Oh this particular little addiction can cost you in valuable time and money.  Beadwork has long been a love of mine. I just only have so much time in the day. 

I have taught beading classes.  I have sold beadwork at craft fairs all over Southcentral Alaska – the Heritage Center, the Youth Corps in Palmer, Cordova, Talkeetna during the famed Bachelor Auction Weekend, Wasilla.  I even sold enough beadwork one year to buy an oboe.  That was a tough year because oboes aren’t cheap and that required a lot of menial and repetitive tasks and being nice to people.  Beadwork was not fun that year and I got a little bit burned out. 

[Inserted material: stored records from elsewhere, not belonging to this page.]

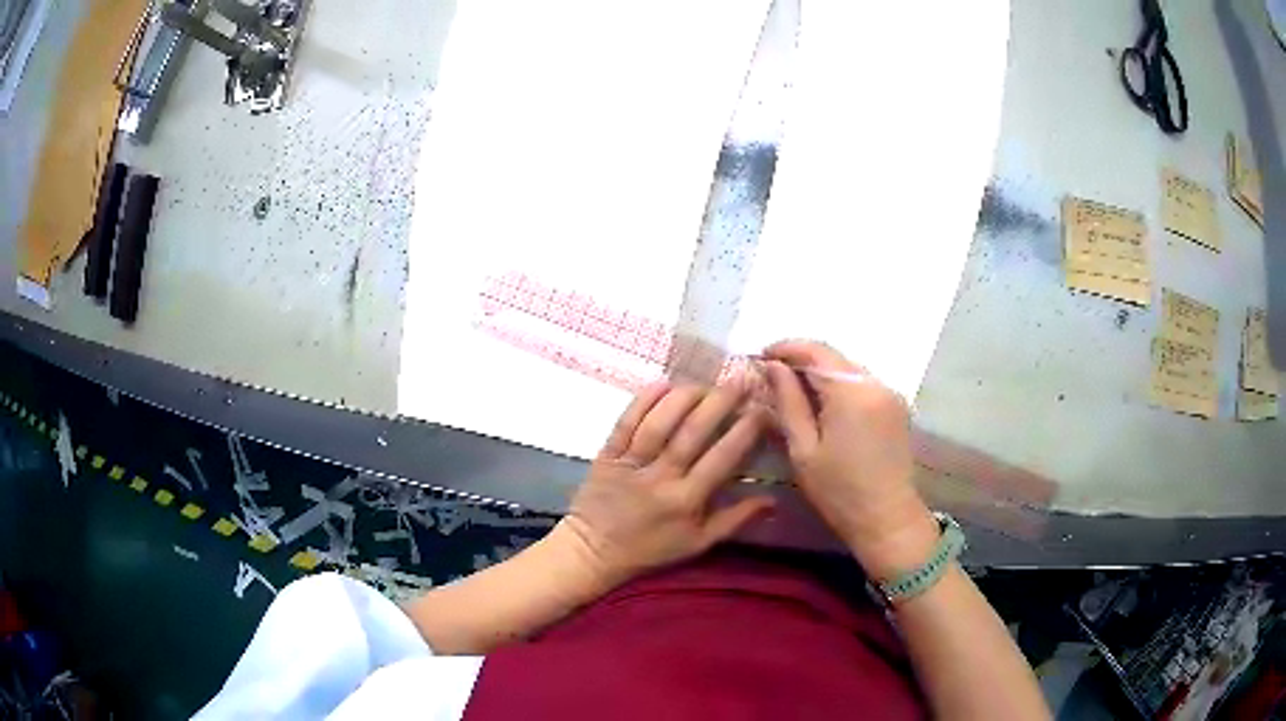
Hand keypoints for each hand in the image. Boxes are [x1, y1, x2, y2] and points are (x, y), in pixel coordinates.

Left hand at [562, 379, 775, 589]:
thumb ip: (735, 519)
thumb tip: (774, 499)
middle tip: (740, 380)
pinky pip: (626, 422)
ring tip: (705, 383)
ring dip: (685, 397)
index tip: (763, 409)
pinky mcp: (607, 454)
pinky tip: (663, 383)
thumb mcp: (698, 543)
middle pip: (693, 432)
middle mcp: (661, 477)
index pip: (723, 458)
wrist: (594, 551)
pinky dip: (644, 400)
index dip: (745, 430)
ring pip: (660, 422)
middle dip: (720, 402)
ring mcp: (631, 463)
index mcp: (687, 500)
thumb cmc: (651, 549)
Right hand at [764, 340, 938, 579]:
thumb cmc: (839, 491)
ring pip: (848, 369)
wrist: (887, 518)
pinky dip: (840, 386)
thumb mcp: (804, 450)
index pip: (815, 351)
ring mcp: (890, 393)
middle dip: (802, 360)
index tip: (761, 356)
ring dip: (821, 372)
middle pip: (834, 357)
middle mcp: (875, 383)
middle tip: (773, 375)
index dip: (786, 347)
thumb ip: (788, 402)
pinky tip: (823, 404)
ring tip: (794, 390)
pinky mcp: (896, 406)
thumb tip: (773, 366)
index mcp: (851, 393)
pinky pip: (862, 384)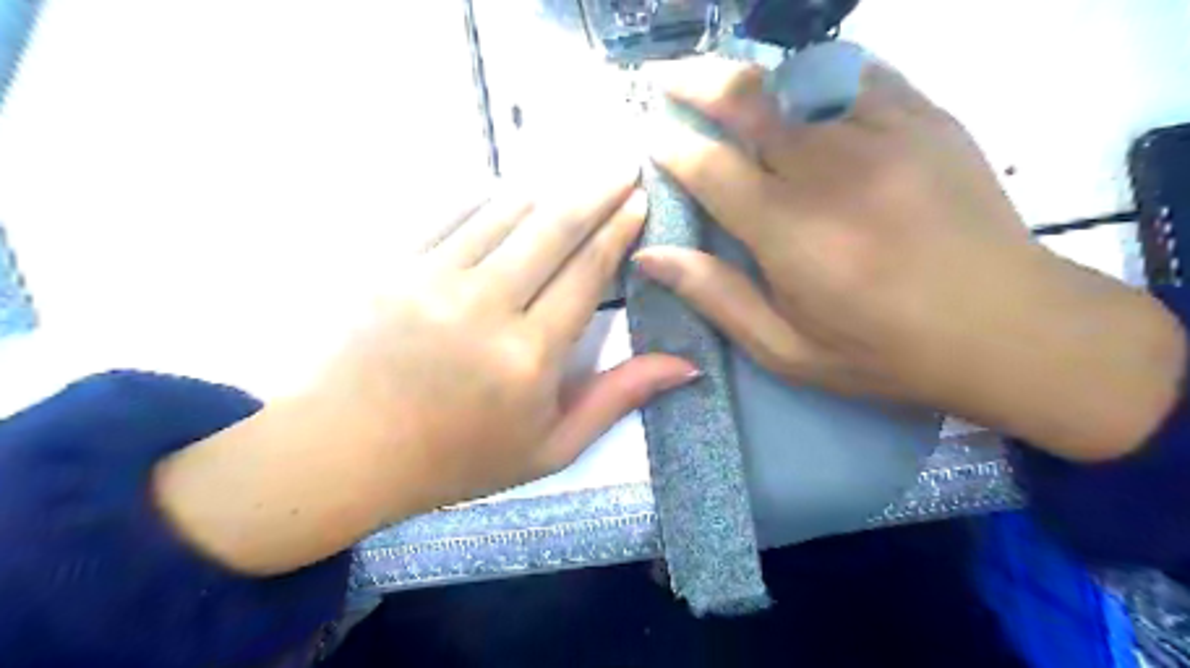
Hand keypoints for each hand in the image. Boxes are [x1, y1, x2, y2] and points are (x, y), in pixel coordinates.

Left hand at [155, 161, 698, 573]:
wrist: (344, 453)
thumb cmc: (457, 459)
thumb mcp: (550, 447)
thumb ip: (617, 399)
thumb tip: (686, 366)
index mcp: (529, 356)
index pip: (588, 272)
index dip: (619, 230)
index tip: (639, 202)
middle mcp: (485, 306)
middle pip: (555, 227)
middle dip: (597, 190)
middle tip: (623, 166)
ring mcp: (433, 279)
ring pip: (506, 211)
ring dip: (548, 189)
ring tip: (574, 177)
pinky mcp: (394, 265)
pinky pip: (451, 213)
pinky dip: (488, 196)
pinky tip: (508, 191)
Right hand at [637, 54, 1183, 462]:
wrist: (1004, 326)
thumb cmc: (881, 351)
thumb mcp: (784, 348)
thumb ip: (715, 296)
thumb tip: (649, 256)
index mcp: (787, 230)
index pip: (709, 167)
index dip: (672, 147)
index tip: (652, 139)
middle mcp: (828, 168)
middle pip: (747, 100)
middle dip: (695, 82)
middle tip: (665, 77)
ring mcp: (882, 132)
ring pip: (796, 77)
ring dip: (752, 80)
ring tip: (726, 86)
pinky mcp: (926, 117)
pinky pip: (856, 73)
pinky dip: (816, 74)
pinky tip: (802, 90)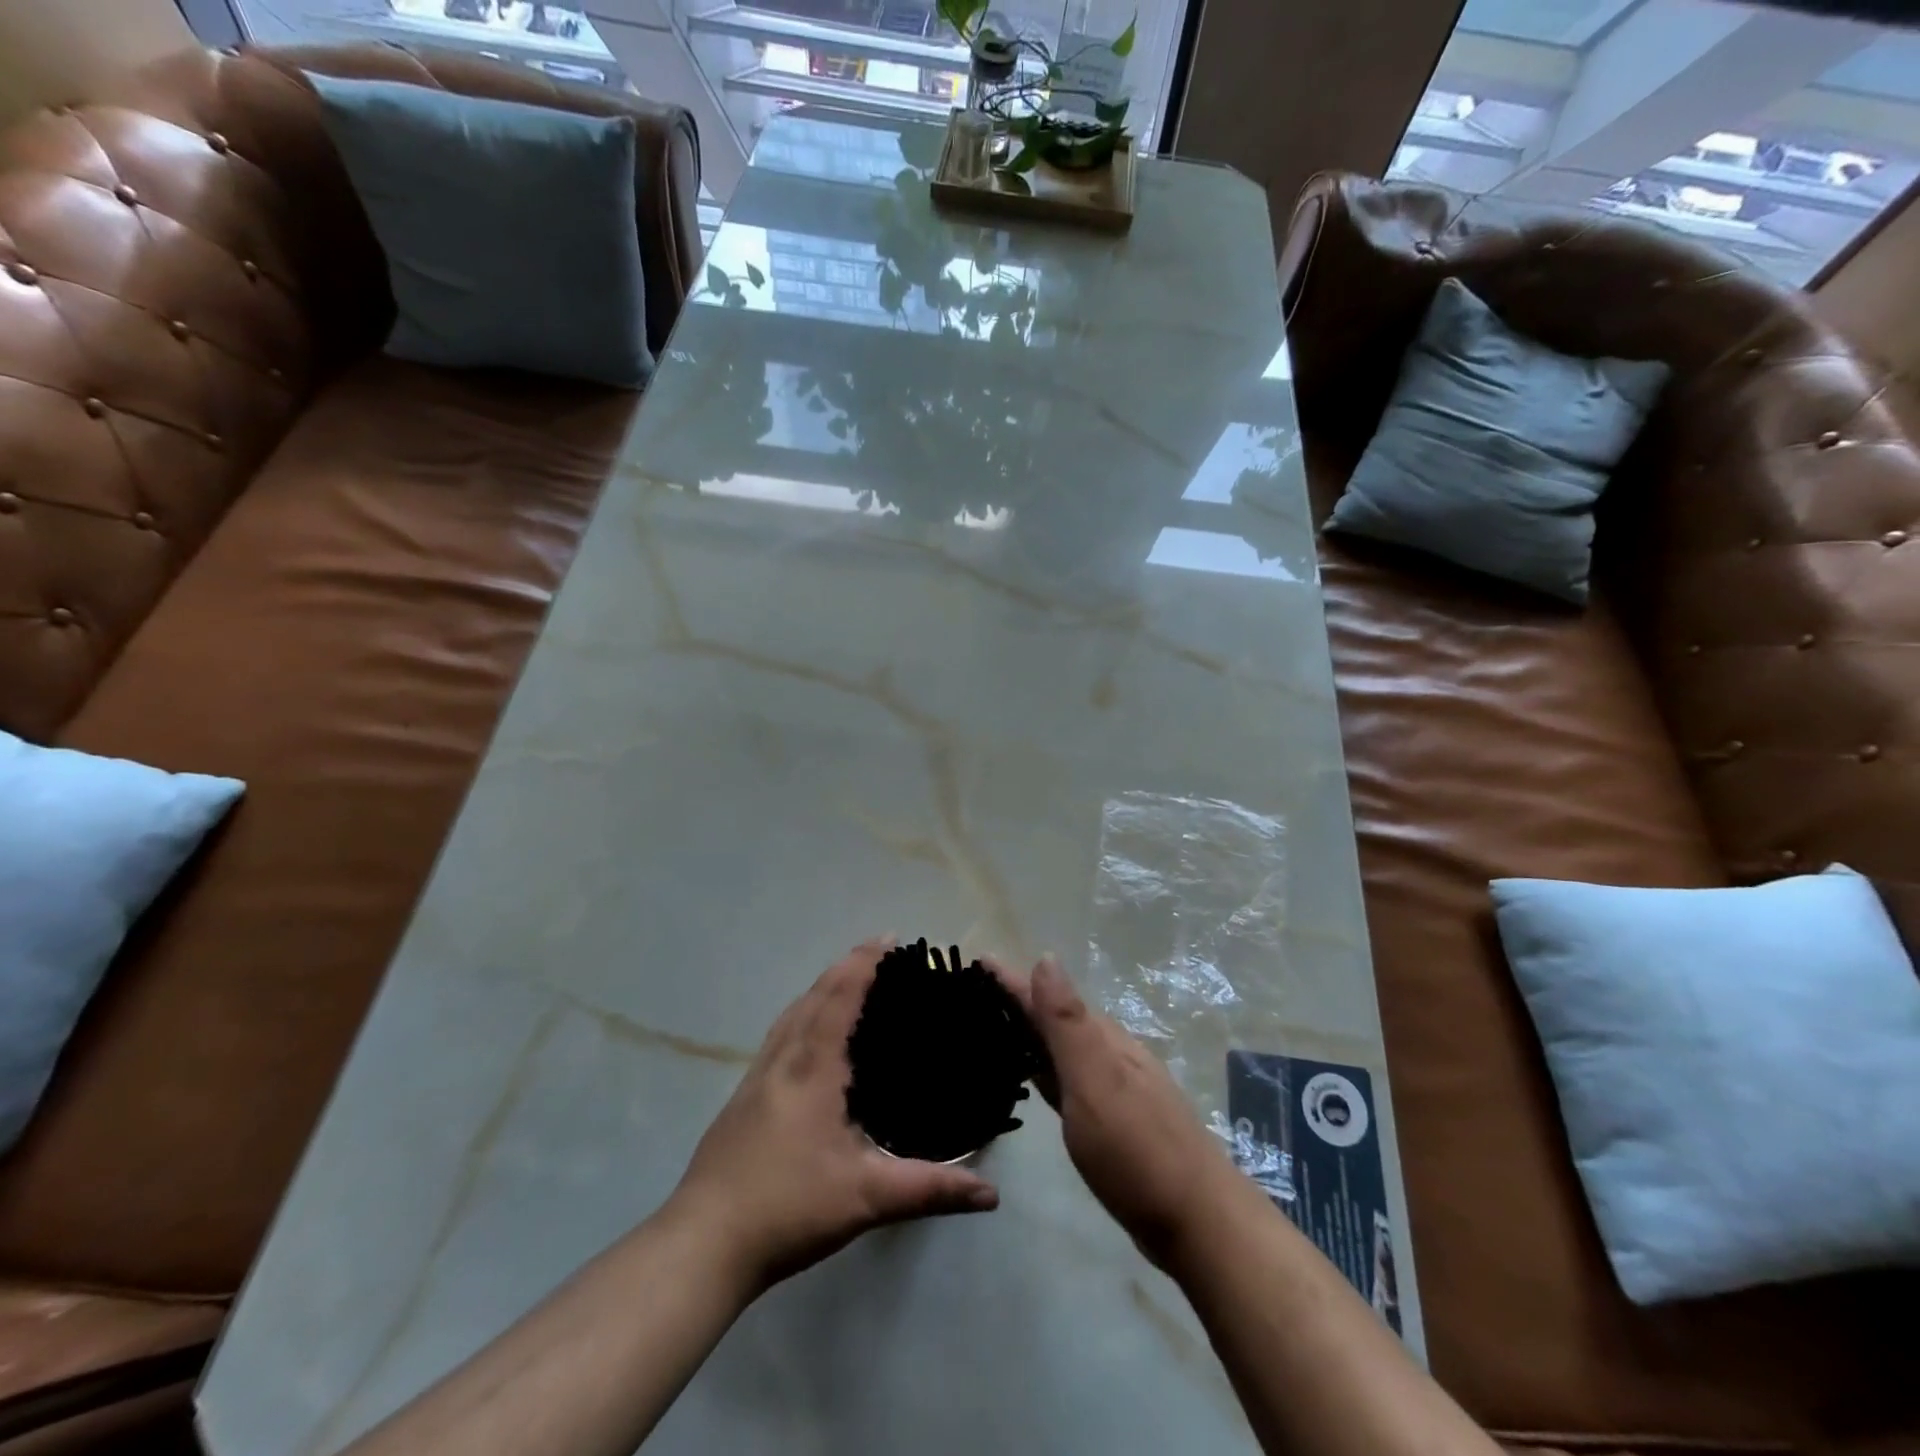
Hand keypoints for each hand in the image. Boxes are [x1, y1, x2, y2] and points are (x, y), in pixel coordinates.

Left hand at [666, 941, 1001, 1294]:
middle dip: (846, 966)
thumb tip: (990, 1194)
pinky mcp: (742, 1096)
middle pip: (813, 995)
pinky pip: (778, 1034)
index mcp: (812, 1069)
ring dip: (820, 987)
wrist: (702, 1243)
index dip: (864, 963)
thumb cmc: (788, 1208)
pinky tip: (807, 1035)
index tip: (890, 938)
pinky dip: (801, 1013)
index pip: (840, 998)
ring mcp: (756, 1076)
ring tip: (847, 980)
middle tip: (878, 952)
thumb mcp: (866, 1199)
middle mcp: (782, 1060)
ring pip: (790, 1013)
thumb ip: (929, 1190)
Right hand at [997, 956, 1246, 1272]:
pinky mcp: (1115, 1121)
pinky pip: (1069, 1077)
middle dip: (1019, 1000)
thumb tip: (1046, 956)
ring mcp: (1117, 1088)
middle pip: (1057, 1017)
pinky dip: (1046, 1067)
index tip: (978, 961)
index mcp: (1103, 1040)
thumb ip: (1068, 1024)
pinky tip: (1035, 1075)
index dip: (1013, 979)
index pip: (1049, 998)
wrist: (1200, 1225)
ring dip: (1032, 1032)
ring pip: (1064, 1047)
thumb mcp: (1095, 1082)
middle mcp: (1111, 1054)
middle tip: (976, 993)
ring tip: (996, 1026)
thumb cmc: (1138, 1151)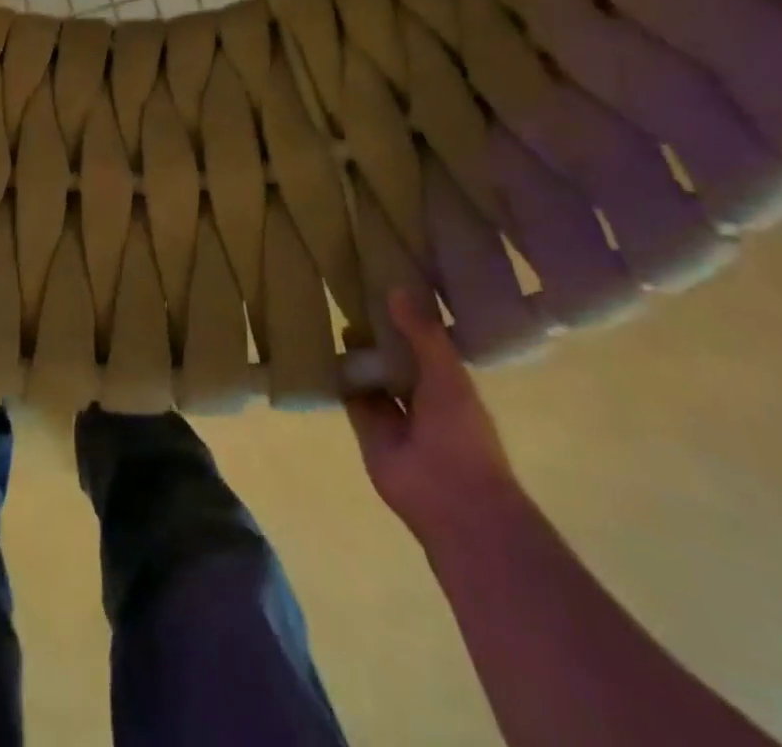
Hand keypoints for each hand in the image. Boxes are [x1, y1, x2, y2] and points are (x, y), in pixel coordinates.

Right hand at [345, 288, 522, 544]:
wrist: (451, 500)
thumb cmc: (461, 433)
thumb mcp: (447, 374)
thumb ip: (422, 333)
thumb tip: (395, 287)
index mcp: (449, 381)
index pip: (425, 340)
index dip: (408, 315)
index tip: (385, 282)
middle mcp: (421, 394)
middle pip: (395, 355)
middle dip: (377, 331)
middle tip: (350, 292)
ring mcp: (393, 413)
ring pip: (371, 374)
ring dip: (357, 352)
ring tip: (332, 312)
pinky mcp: (366, 427)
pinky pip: (350, 395)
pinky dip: (338, 377)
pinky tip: (320, 349)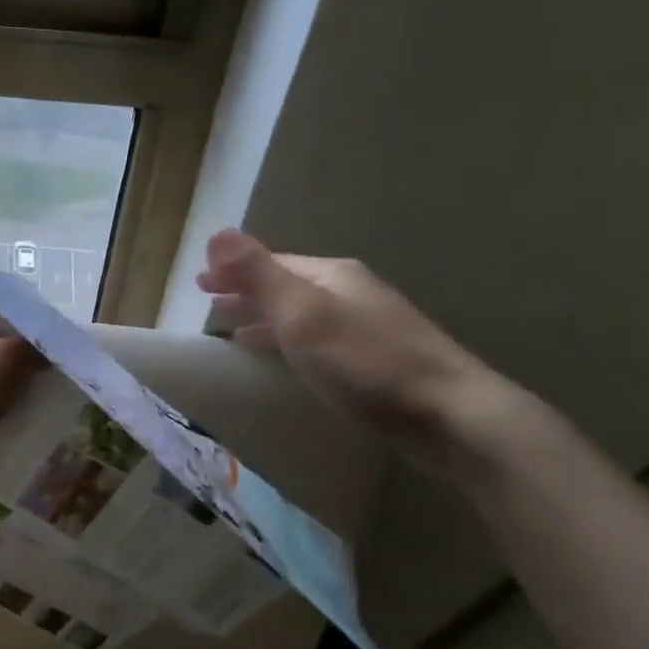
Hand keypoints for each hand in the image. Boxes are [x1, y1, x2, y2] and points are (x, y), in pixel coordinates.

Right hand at [197, 228, 518, 474]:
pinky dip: (289, 341)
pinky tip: (285, 358)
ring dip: (265, 317)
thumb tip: (218, 233)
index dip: (233, 270)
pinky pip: (317, 339)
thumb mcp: (302, 314)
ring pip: (301, 313)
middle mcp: (350, 292)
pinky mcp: (377, 360)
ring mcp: (368, 325)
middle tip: (208, 303)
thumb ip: (259, 274)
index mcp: (331, 275)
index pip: (270, 263)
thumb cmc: (365, 362)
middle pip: (286, 285)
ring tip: (233, 331)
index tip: (198, 282)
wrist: (451, 414)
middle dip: (246, 291)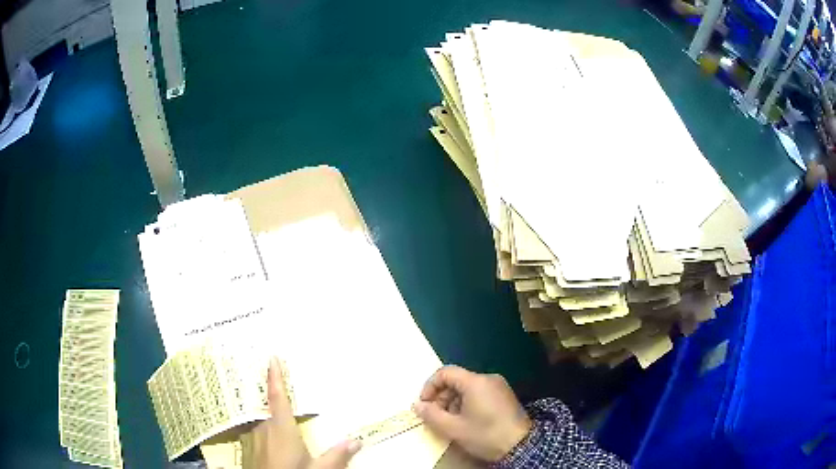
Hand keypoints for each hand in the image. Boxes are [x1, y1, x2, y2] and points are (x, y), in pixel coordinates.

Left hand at [250, 358, 361, 468]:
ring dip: (270, 422)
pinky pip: (256, 435)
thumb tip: (356, 440)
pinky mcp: (247, 450)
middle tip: (281, 396)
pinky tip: (270, 446)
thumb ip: (337, 455)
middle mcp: (263, 429)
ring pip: (262, 424)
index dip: (274, 377)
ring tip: (278, 427)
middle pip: (269, 411)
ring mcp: (252, 439)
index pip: (278, 398)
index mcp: (281, 428)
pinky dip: (263, 434)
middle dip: (276, 405)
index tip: (271, 358)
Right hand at [413, 365, 531, 461]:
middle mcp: (488, 378)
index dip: (430, 386)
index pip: (445, 372)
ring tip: (451, 422)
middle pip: (456, 380)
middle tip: (436, 417)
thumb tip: (417, 405)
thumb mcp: (454, 428)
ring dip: (453, 402)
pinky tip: (467, 421)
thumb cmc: (485, 435)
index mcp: (475, 382)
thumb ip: (431, 415)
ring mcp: (499, 386)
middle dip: (442, 397)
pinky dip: (467, 403)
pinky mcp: (505, 395)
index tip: (425, 405)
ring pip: (467, 388)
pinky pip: (479, 393)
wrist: (520, 445)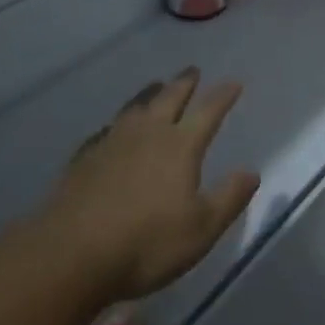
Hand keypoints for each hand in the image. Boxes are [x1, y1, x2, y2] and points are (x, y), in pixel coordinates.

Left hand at [41, 68, 259, 303]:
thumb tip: (251, 172)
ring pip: (136, 106)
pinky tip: (114, 128)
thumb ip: (228, 198)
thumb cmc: (146, 243)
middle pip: (169, 98)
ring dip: (150, 93)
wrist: (72, 253)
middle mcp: (148, 133)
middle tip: (192, 70)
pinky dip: (118, 122)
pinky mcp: (85, 157)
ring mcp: (113, 141)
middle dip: (184, 83)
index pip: (208, 112)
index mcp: (180, 146)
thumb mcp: (200, 229)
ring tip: (156, 85)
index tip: (234, 82)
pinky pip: (107, 129)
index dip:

Growing up ultra poor and indigenous in rural Alaska in the 80’s and 90’s meant one thing – you were subjected to programs put out by the school district.  By default of being born with brown skin and black hair and looking Eskimo, I was a part of the Indian Education Act/Johnson O’Malley program (IEA/JOM).  IEA/JOM would send out tutors for elementary aged children that were indigenous, and I was the only indigenous child in my school for a couple years.  This is in a rural area of ALASKA!  Ok ranting again.  I need to stop these rants.

Basically I was a nerd, and got very good grades.  I didn’t need no tutor for grades and homework.  Instead, my tutor lady (her name was Jeannie and she was lovely) brought out beadwork.  Jeannie also brought out native stories for me to learn about.  I made beaded medallions, little beaded flowers.  One year I was allowed to bring a non IEA/JOM student.  It was great. 

My beadwork evolved over the years.  I started making beaded pouches.  I have just one picture in this post and that is a peyote stitch iris I made into a hair barrette.  This was my original idea.